I do not believe that most Republicans hate Obama (so addressed by a squawker Nov. 27). I do not recall Republican making hateful remarks to Obama as the Democrats spoke of George W. Bush. Remember after the attacks on the Pentagon, the World Trade Towers that many Democrats stated on the floor of the House and the Senate that Iraq had chemical weapons and voiced opinions that those weapons “must be destroyed”? When it was politically expedient, they withdrew that support for Bush.
This squawker stated Republicans prefer anarchy and the collapse of the government. Webster defines anarchy as: 1, the complete absence of government; 2, political disorder and violence; lawlessness, and, 3, disorder in any sphere of activity. I am not stating there is anarchy in this country today, but we had the Department of Justice not investigating the voter manipulation in Philadelphia when there was evidence to proceed. We had the same department to deploy guns to drug lords in Mexico. When one of our agents was killed by one of these weapons, no investigation. No one in the White House or Senate today is determined to see what most of us know about attack on our Consulate in Libya. Three instances where government has failed. There are more.

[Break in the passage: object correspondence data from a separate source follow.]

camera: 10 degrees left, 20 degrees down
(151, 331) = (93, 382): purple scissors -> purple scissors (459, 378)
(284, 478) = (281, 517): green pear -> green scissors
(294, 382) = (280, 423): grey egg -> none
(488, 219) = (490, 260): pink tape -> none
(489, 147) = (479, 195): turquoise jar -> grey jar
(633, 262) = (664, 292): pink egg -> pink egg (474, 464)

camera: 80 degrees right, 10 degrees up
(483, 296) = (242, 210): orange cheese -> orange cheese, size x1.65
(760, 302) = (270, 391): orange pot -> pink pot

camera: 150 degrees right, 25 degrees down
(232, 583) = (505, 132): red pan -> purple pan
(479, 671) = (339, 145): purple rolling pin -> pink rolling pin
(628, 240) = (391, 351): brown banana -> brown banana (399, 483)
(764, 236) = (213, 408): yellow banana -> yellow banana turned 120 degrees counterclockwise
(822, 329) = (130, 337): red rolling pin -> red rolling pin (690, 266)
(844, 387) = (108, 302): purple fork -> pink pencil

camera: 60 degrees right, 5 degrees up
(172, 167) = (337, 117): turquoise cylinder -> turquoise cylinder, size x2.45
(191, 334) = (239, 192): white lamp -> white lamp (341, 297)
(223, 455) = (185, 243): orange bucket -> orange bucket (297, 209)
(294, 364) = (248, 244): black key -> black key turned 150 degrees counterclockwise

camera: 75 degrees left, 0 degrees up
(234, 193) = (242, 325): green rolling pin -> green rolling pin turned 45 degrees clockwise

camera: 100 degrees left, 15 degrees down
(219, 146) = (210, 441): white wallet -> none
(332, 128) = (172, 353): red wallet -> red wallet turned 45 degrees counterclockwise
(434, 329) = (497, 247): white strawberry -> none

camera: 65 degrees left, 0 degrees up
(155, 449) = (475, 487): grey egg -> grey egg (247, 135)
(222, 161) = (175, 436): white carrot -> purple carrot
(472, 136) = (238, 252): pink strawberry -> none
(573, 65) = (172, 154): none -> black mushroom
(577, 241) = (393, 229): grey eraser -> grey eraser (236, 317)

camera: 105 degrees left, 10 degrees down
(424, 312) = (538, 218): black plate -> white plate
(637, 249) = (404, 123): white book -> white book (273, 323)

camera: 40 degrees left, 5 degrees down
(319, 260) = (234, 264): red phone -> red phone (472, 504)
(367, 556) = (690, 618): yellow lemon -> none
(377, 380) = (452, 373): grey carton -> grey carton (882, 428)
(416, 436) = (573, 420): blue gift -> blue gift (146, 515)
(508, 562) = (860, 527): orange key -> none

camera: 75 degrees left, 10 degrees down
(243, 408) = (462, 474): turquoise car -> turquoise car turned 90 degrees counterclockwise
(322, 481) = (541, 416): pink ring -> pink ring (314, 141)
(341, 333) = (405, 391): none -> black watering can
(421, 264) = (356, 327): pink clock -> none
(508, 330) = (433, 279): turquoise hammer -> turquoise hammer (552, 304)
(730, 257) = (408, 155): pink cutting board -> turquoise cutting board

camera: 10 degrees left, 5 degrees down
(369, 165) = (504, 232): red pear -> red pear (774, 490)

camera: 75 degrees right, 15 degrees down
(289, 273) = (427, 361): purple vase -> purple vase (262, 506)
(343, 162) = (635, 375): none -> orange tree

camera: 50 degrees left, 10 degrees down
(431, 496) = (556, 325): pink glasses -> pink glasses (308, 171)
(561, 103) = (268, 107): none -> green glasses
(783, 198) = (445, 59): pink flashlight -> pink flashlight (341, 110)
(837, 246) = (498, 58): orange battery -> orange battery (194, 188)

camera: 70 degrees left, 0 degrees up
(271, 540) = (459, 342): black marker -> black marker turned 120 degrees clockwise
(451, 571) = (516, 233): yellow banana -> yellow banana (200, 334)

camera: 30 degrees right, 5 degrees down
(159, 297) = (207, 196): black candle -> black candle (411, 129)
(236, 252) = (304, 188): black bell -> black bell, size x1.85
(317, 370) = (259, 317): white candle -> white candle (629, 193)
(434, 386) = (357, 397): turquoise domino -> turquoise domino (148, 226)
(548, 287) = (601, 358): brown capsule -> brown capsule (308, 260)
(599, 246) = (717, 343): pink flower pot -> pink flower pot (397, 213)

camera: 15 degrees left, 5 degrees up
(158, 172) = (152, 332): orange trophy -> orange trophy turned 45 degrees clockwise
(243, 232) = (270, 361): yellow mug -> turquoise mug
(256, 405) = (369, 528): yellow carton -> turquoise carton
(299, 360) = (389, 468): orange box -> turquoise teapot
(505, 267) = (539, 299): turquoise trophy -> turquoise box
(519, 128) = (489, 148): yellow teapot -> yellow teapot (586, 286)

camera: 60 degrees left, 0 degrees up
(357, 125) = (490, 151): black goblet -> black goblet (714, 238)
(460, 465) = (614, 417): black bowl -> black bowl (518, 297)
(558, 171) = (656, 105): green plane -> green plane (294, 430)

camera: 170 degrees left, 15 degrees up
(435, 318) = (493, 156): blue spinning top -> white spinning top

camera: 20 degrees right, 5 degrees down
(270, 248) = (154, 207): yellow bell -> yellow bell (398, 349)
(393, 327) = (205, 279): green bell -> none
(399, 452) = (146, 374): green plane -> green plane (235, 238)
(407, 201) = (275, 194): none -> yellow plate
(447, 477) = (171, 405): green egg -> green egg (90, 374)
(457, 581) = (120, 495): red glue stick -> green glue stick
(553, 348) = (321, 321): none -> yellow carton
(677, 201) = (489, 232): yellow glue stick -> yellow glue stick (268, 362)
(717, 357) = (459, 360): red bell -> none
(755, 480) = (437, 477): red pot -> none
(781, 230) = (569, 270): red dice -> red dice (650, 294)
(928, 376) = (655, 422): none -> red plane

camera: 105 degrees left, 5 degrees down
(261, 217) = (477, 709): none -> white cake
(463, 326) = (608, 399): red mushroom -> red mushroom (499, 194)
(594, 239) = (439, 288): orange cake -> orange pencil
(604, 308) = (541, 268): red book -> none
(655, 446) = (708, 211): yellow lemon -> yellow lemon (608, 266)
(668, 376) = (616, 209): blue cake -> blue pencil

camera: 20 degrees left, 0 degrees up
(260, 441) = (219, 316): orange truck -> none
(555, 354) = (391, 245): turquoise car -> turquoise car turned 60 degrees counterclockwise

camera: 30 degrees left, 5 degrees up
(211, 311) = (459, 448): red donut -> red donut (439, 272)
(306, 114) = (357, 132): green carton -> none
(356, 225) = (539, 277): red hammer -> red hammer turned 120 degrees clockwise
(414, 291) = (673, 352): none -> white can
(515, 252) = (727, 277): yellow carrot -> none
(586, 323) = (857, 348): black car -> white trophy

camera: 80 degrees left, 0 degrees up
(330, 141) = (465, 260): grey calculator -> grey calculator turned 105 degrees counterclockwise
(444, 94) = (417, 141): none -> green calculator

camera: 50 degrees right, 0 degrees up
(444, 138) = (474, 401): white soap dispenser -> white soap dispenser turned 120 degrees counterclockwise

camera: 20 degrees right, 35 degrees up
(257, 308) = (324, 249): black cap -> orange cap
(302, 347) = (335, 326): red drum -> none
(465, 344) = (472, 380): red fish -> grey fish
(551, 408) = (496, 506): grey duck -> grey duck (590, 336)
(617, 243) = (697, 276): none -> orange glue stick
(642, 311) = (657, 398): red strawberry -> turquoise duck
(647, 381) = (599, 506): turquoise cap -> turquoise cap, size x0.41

It is pathetic to read that “tragically, Senate Democrats were forced into the nuclear option to preserve our precious American system of government.” Do not ever forget that in 2005 when the Republicans talked nuclear option, then Sen. Obama, Hillary Clinton, John Kerry, Harry Reid and many others voiced absolute disdain of the Republicans for thinking such. The Republicans did not resort to the nuclear option, but these who adamantly opposed such action now think it is the most wonderful thing that has happened in a long time.
Yogi Berra once said, “When you get to the fork in the road, take it.” I am afraid that we in this country have reached the fork in the road and have taken the wrong fork. The last great Democrat president said in his inaugural address, “Ask not what your country can do for you; ask what you can do for your country.” That was sound advice in 1961 and it is sound advice today.